Some of the best jazz in music often comes from obscure artists from unknown origins with pluralistic ideas. But in the United States and beyond its Continental borders, these thoughts are commonplace and many of the artists who create their own version of jazz have a legion of fans who follow them fervently. Another important fact can be found in the notion that unprecedented styles, such as acid jazz, chill out and lounge music, can be considered direct descendants of American jazz. In recent years, the United States has seen the Blue Knights, St. Germain, Paul Hardcastle, Courtney Pine, The Brand New Heavies and United Future Organization come into the forefront of activity, all of whom have added a different perspective on jazz.
In recent years, the emergence of Reinmar Henschke and Volker Schlott has added another instrumental influence. Their latest CD entitled Café Thiossane is etched in the very essence of the so-called acid jazz movement, which is a definite eye-opener for those jazz connoisseurs who lean more toward the untraditional styles. In addition, Café Thiossane may have the same level of impact on the so-called acid jazz/lounge music scene, as did Miles Davis’ Birth of the Cool when it was released in 1950. On Café Thiossane,’ Reinmar Henschke and Volker Schlott combine their melodic keyboard, saxophone and electronic expertise to create a unique musical awakening.
This CD is the end result of a chance encounter in 1990, when the two artists performed together with Japanese composer Rei Harakami on something called the ambienT’Tronic Projekte. That performance led to a series of recordings, culminating with the release of Café Thiossane. Their visionary thoughts have brought together the elements of acid jazz, American influences, electronic music and numerous other creative ideas to compose music with a different level of attachment.
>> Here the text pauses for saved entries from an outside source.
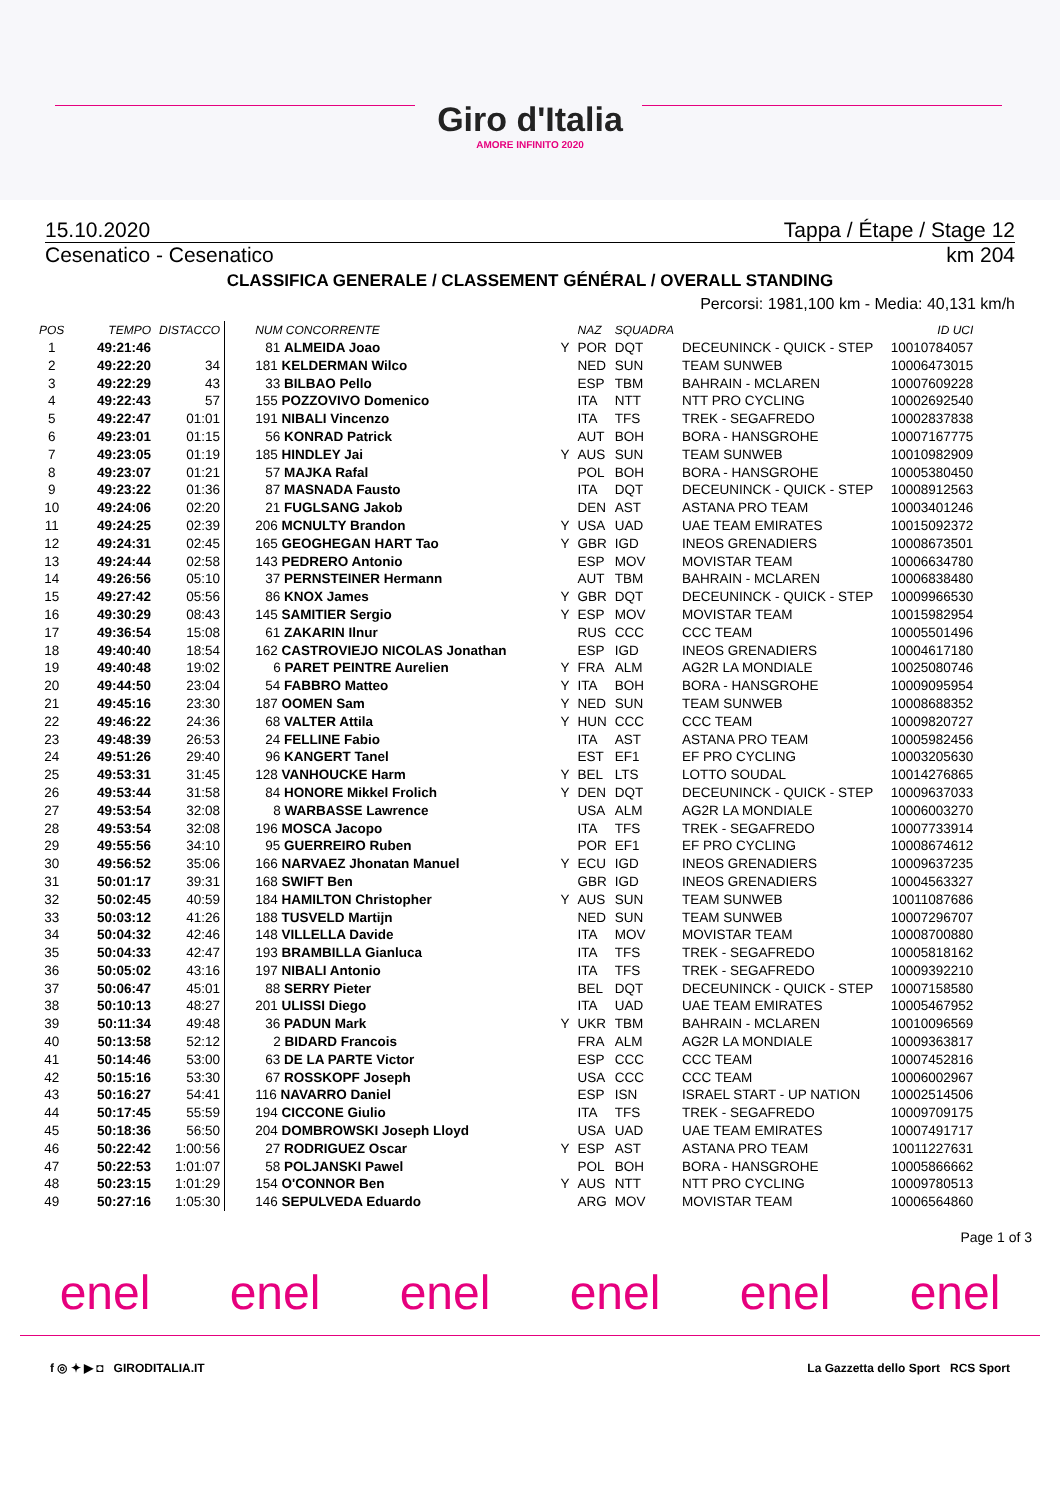Giro d'Italia
AMORE INFINITO 2020
15.10.2020 Tappa / Étape / Stage 12
Cesenatico - Cesenatico km 204
CLASSIFICA GENERALE / CLASSEMENT GÉNÉRAL / OVERALL STANDING
Percorsi: 1981,100 km - Media: 40,131 km/h
| POS | TEMPO | DISTACCO | NUM CONCORRENTE | | NAZ | SQUADRA | | ID UCI |
| --- | --- | --- | --- | --- | --- | --- | --- | --- |
| 1 | 49:21:46 | | 81 ALMEIDA Joao | Y | POR | DQT | DECEUNINCK - QUICK - STEP | 10010784057 |
| 2 | 49:22:20 | 34 | 181 KELDERMAN Wilco | | NED | SUN | TEAM SUNWEB | 10006473015 |
| 3 | 49:22:29 | 43 | 33 BILBAO Pello | | ESP | TBM | BAHRAIN - MCLAREN | 10007609228 |
| 4 | 49:22:43 | 57 | 155 POZZOVIVO Domenico | | ITA | NTT | NTT PRO CYCLING | 10002692540 |
| 5 | 49:22:47 | 01:01 | 191 NIBALI Vincenzo | | ITA | TFS | TREK - SEGAFREDO | 10002837838 |
| 6 | 49:23:01 | 01:15 | 56 KONRAD Patrick | | AUT | BOH | BORA - HANSGROHE | 10007167775 |
| 7 | 49:23:05 | 01:19 | 185 HINDLEY Jai | Y | AUS | SUN | TEAM SUNWEB | 10010982909 |
| 8 | 49:23:07 | 01:21 | 57 MAJKA Rafal | | POL | BOH | BORA - HANSGROHE | 10005380450 |
| 9 | 49:23:22 | 01:36 | 87 MASNADA Fausto | | ITA | DQT | DECEUNINCK - QUICK - STEP | 10008912563 |
| 10 | 49:24:06 | 02:20 | 21 FUGLSANG Jakob | | DEN | AST | ASTANA PRO TEAM | 10003401246 |
| 11 | 49:24:25 | 02:39 | 206 MCNULTY Brandon | Y | USA | UAD | UAE TEAM EMIRATES | 10015092372 |
| 12 | 49:24:31 | 02:45 | 165 GEOGHEGAN HART Tao | Y | GBR | IGD | INEOS GRENADIERS | 10008673501 |
| 13 | 49:24:44 | 02:58 | 143 PEDRERO Antonio | | ESP | MOV | MOVISTAR TEAM | 10006634780 |
| 14 | 49:26:56 | 05:10 | 37 PERNSTEINER Hermann | | AUT | TBM | BAHRAIN - MCLAREN | 10006838480 |
| 15 | 49:27:42 | 05:56 | 86 KNOX James | Y | GBR | DQT | DECEUNINCK - QUICK - STEP | 10009966530 |
| 16 | 49:30:29 | 08:43 | 145 SAMITIER Sergio | Y | ESP | MOV | MOVISTAR TEAM | 10015982954 |
| 17 | 49:36:54 | 15:08 | 61 ZAKARIN Ilnur | | RUS | CCC | CCC TEAM | 10005501496 |
| 18 | 49:40:40 | 18:54 | 162 CASTROVIEJO NICOLAS Jonathan | | ESP | IGD | INEOS GRENADIERS | 10004617180 |
| 19 | 49:40:48 | 19:02 | 6 PARET PEINTRE Aurelien | Y | FRA | ALM | AG2R LA MONDIALE | 10025080746 |
| 20 | 49:44:50 | 23:04 | 54 FABBRO Matteo | Y | ITA | BOH | BORA - HANSGROHE | 10009095954 |
| 21 | 49:45:16 | 23:30 | 187 OOMEN Sam | Y | NED | SUN | TEAM SUNWEB | 10008688352 |
| 22 | 49:46:22 | 24:36 | 68 VALTER Attila | Y | HUN | CCC | CCC TEAM | 10009820727 |
| 23 | 49:48:39 | 26:53 | 24 FELLINE Fabio | | ITA | AST | ASTANA PRO TEAM | 10005982456 |
| 24 | 49:51:26 | 29:40 | 96 KANGERT Tanel | | EST | EF1 | EF PRO CYCLING | 10003205630 |
| 25 | 49:53:31 | 31:45 | 128 VANHOUCKE Harm | Y | BEL | LTS | LOTTO SOUDAL | 10014276865 |
| 26 | 49:53:44 | 31:58 | 84 HONORE Mikkel Frolich | Y | DEN | DQT | DECEUNINCK - QUICK - STEP | 10009637033 |
| 27 | 49:53:54 | 32:08 | 8 WARBASSE Lawrence | | USA | ALM | AG2R LA MONDIALE | 10006003270 |
| 28 | 49:53:54 | 32:08 | 196 MOSCA Jacopo | | ITA | TFS | TREK - SEGAFREDO | 10007733914 |
| 29 | 49:55:56 | 34:10 | 95 GUERREIRO Ruben | | POR | EF1 | EF PRO CYCLING | 10008674612 |
| 30 | 49:56:52 | 35:06 | 166 NARVAEZ Jhonatan Manuel | Y | ECU | IGD | INEOS GRENADIERS | 10009637235 |
| 31 | 50:01:17 | 39:31 | 168 SWIFT Ben | | GBR | IGD | INEOS GRENADIERS | 10004563327 |
| 32 | 50:02:45 | 40:59 | 184 HAMILTON Christopher | Y | AUS | SUN | TEAM SUNWEB | 10011087686 |
| 33 | 50:03:12 | 41:26 | 188 TUSVELD Martijn | | NED | SUN | TEAM SUNWEB | 10007296707 |
| 34 | 50:04:32 | 42:46 | 148 VILLELLA Davide | | ITA | MOV | MOVISTAR TEAM | 10008700880 |
| 35 | 50:04:33 | 42:47 | 193 BRAMBILLA Gianluca | | ITA | TFS | TREK - SEGAFREDO | 10005818162 |
| 36 | 50:05:02 | 43:16 | 197 NIBALI Antonio | | ITA | TFS | TREK - SEGAFREDO | 10009392210 |
| 37 | 50:06:47 | 45:01 | 88 SERRY Pieter | | BEL | DQT | DECEUNINCK - QUICK - STEP | 10007158580 |
| 38 | 50:10:13 | 48:27 | 201 ULISSI Diego | | ITA | UAD | UAE TEAM EMIRATES | 10005467952 |
| 39 | 50:11:34 | 49:48 | 36 PADUN Mark | Y | UKR | TBM | BAHRAIN - MCLAREN | 10010096569 |
| 40 | 50:13:58 | 52:12 | 2 BIDARD Francois | | FRA | ALM | AG2R LA MONDIALE | 10009363817 |
| 41 | 50:14:46 | 53:00 | 63 DE LA PARTE Victor | | ESP | CCC | CCC TEAM | 10007452816 |
| 42 | 50:15:16 | 53:30 | 67 ROSSKOPF Joseph | | USA | CCC | CCC TEAM | 10006002967 |
| 43 | 50:16:27 | 54:41 | 116 NAVARRO Daniel | | ESP | ISN | ISRAEL START - UP NATION | 10002514506 |
| 44 | 50:17:45 | 55:59 | 194 CICCONE Giulio | | ITA | TFS | TREK - SEGAFREDO | 10009709175 |
| 45 | 50:18:36 | 56:50 | 204 DOMBROWSKI Joseph Lloyd | | USA | UAD | UAE TEAM EMIRATES | 10007491717 |
| 46 | 50:22:42 | 1:00:56 | 27 RODRIGUEZ Oscar | Y | ESP | AST | ASTANA PRO TEAM | 10011227631 |
| 47 | 50:22:53 | 1:01:07 | 58 POLJANSKI Pawel | | POL | BOH | BORA - HANSGROHE | 10005866662 |
| 48 | 50:23:15 | 1:01:29 | 154 O'CONNOR Ben | Y | AUS | NTT | NTT PRO CYCLING | 10009780513 |
| 49 | 50:27:16 | 1:05:30 | 146 SEPULVEDA Eduardo | | ARG | MOV | MOVISTAR TEAM | 10006564860 |
Page 1 of 3
enel enel enel enel enel enel
f ◎ ✦ ▶ ◘ GIRODITALIA.IT La Gazzetta dello Sport RCS Sport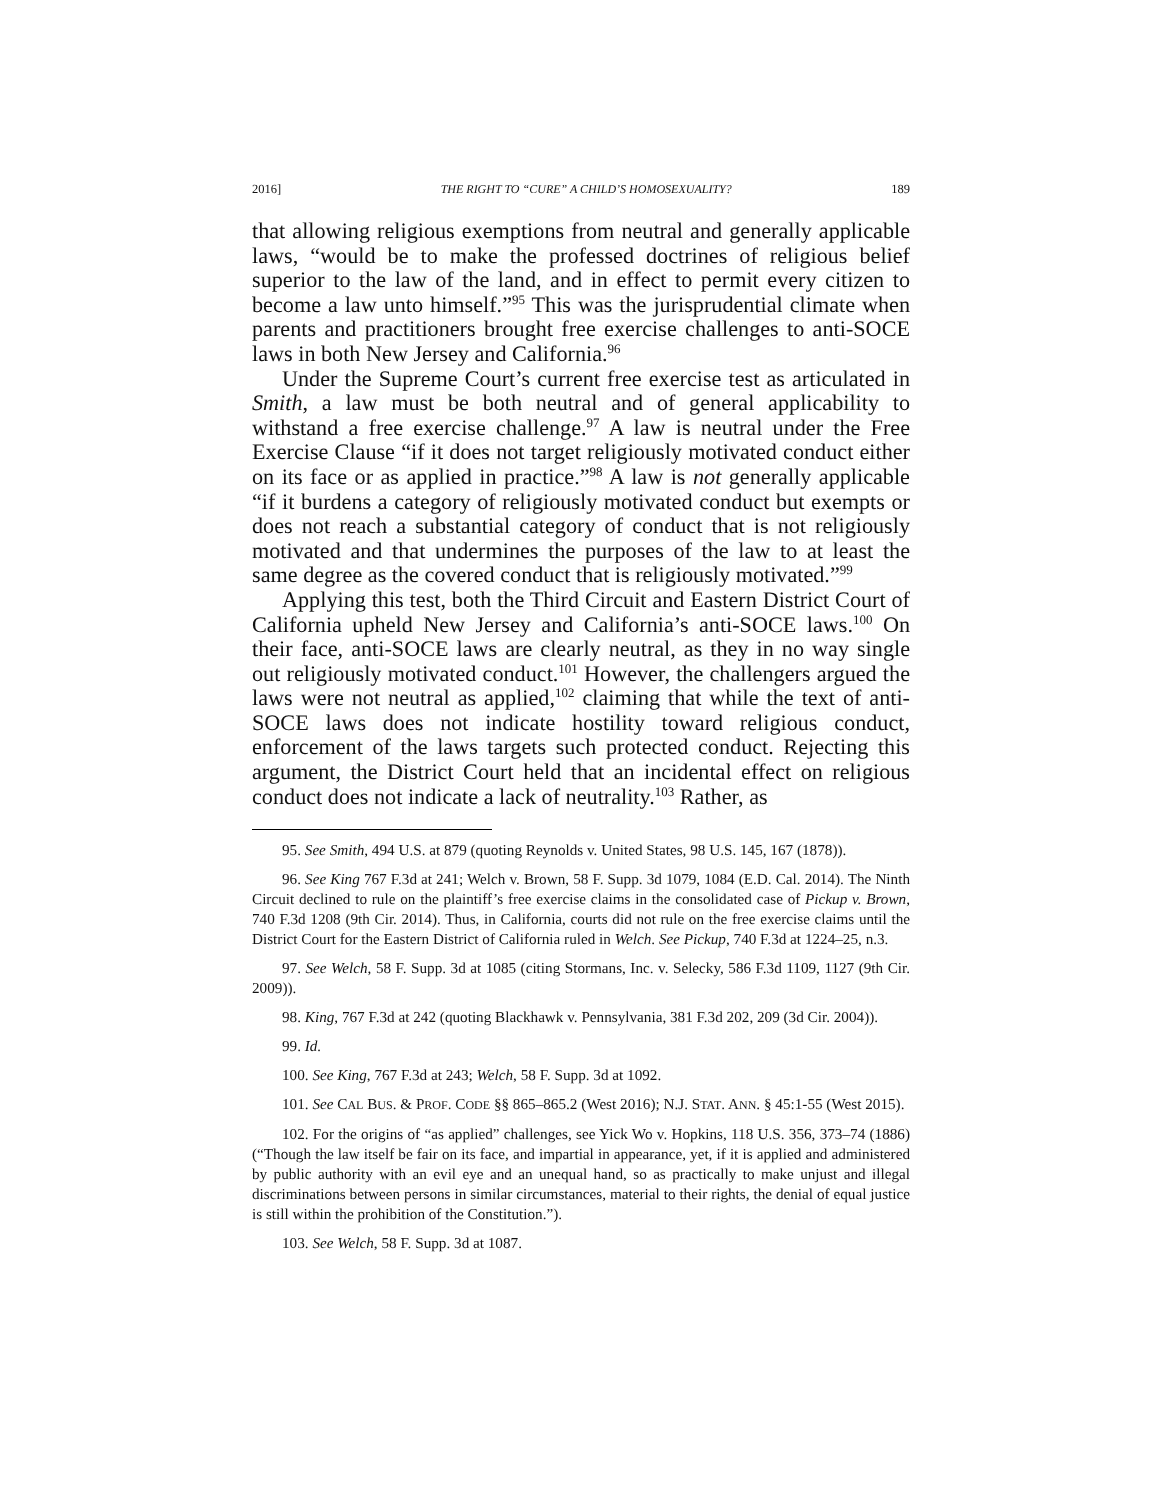2016] THE RIGHT TO “CURE” A CHILD’S HOMOSEXUALITY? 189
that allowing religious exemptions from neutral and generally applicable laws, “would be to make the professed doctrines of religious belief superior to the law of the land, and in effect to permit every citizen to become a law unto himself.”<sup>95</sup> This was the jurisprudential climate when parents and practitioners brought free exercise challenges to anti-SOCE laws in both New Jersey and California.<sup>96</sup>
Under the Supreme Court’s current free exercise test as articulated in Smith, a law must be both neutral and of general applicability to withstand a free exercise challenge.<sup>97</sup> A law is neutral under the Free Exercise Clause “if it does not target religiously motivated conduct either on its face or as applied in practice.”<sup>98</sup> A law is not generally applicable “if it burdens a category of religiously motivated conduct but exempts or does not reach a substantial category of conduct that is not religiously motivated and that undermines the purposes of the law to at least the same degree as the covered conduct that is religiously motivated.”<sup>99</sup>
Applying this test, both the Third Circuit and Eastern District Court of California upheld New Jersey and California’s anti-SOCE laws.<sup>100</sup> On their face, anti-SOCE laws are clearly neutral, as they in no way single out religiously motivated conduct.<sup>101</sup> However, the challengers argued the laws were not neutral as applied,<sup>102</sup> claiming that while the text of anti-SOCE laws does not indicate hostility toward religious conduct, enforcement of the laws targets such protected conduct. Rejecting this argument, the District Court held that an incidental effect on religious conduct does not indicate a lack of neutrality.<sup>103</sup> Rather, as
95. See Smith, 494 U.S. at 879 (quoting Reynolds v. United States, 98 U.S. 145, 167 (1878)).
96. See King 767 F.3d at 241; Welch v. Brown, 58 F. Supp. 3d 1079, 1084 (E.D. Cal. 2014). The Ninth Circuit declined to rule on the plaintiff’s free exercise claims in the consolidated case of Pickup v. Brown, 740 F.3d 1208 (9th Cir. 2014). Thus, in California, courts did not rule on the free exercise claims until the District Court for the Eastern District of California ruled in Welch. See Pickup, 740 F.3d at 1224–25, n.3.
97. See Welch, 58 F. Supp. 3d at 1085 (citing Stormans, Inc. v. Selecky, 586 F.3d 1109, 1127 (9th Cir. 2009)).
98. King, 767 F.3d at 242 (quoting Blackhawk v. Pennsylvania, 381 F.3d 202, 209 (3d Cir. 2004)).
99. Id.
100. See King, 767 F.3d at 243; Welch, 58 F. Supp. 3d at 1092.
101. See CAL BUS. & PROF. CODE §§ 865–865.2 (West 2016); N.J. STAT. ANN. § 45:1-55 (West 2015).
102. For the origins of “as applied” challenges, see Yick Wo v. Hopkins, 118 U.S. 356, 373–74 (1886) (“Though the law itself be fair on its face, and impartial in appearance, yet, if it is applied and administered by public authority with an evil eye and an unequal hand, so as practically to make unjust and illegal discriminations between persons in similar circumstances, material to their rights, the denial of equal justice is still within the prohibition of the Constitution.”).
103. See Welch, 58 F. Supp. 3d at 1087.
From the onset of this highly innovative CD, Henschke and Schlott push the envelope of intuitive thought to compose electronic jazz imagery. In many ways, this album is not for the faint of heart, especially when evaluated by jazz purists, but some who may long for the unusual will find Café Thiossane intriguing. Although this release has varying elements of improvisational structure assigned to its theme, the argument most often heard is that this music is not jazz, mainly due to the CD's electronic composition.
For some, jazz has always been about change. Many of the more radical artists, including Eric Dolphy, John Coltrane, Ornette Coleman, Charles Mingus and Miles, have been responsible for changing the mind set of traditional thought processes. It is quite apparent that Café Thiossane may never be viewed in the same category as some of the more influential changes the genre has seen, but Cafe Thiossane does have merit as a mind bender.
That very aspect of interpretation alone may not be important in the whole scheme of what most aficionados prefer in their music. However, what is significant is the amount of impact jazz has had around the globe and in society. In the end, the genre has been one of America’s greatest exports and an ambassador to the world. Jazz is now being returned to the United States as an import with a myriad of dramatic influences attached. Kudos to Reinmar Henschke and Volker Schlott for providing a jazz forum of a very different flavor. Even so, Café Thiossane continues to be all about change and the creative flow of ideas coming from within.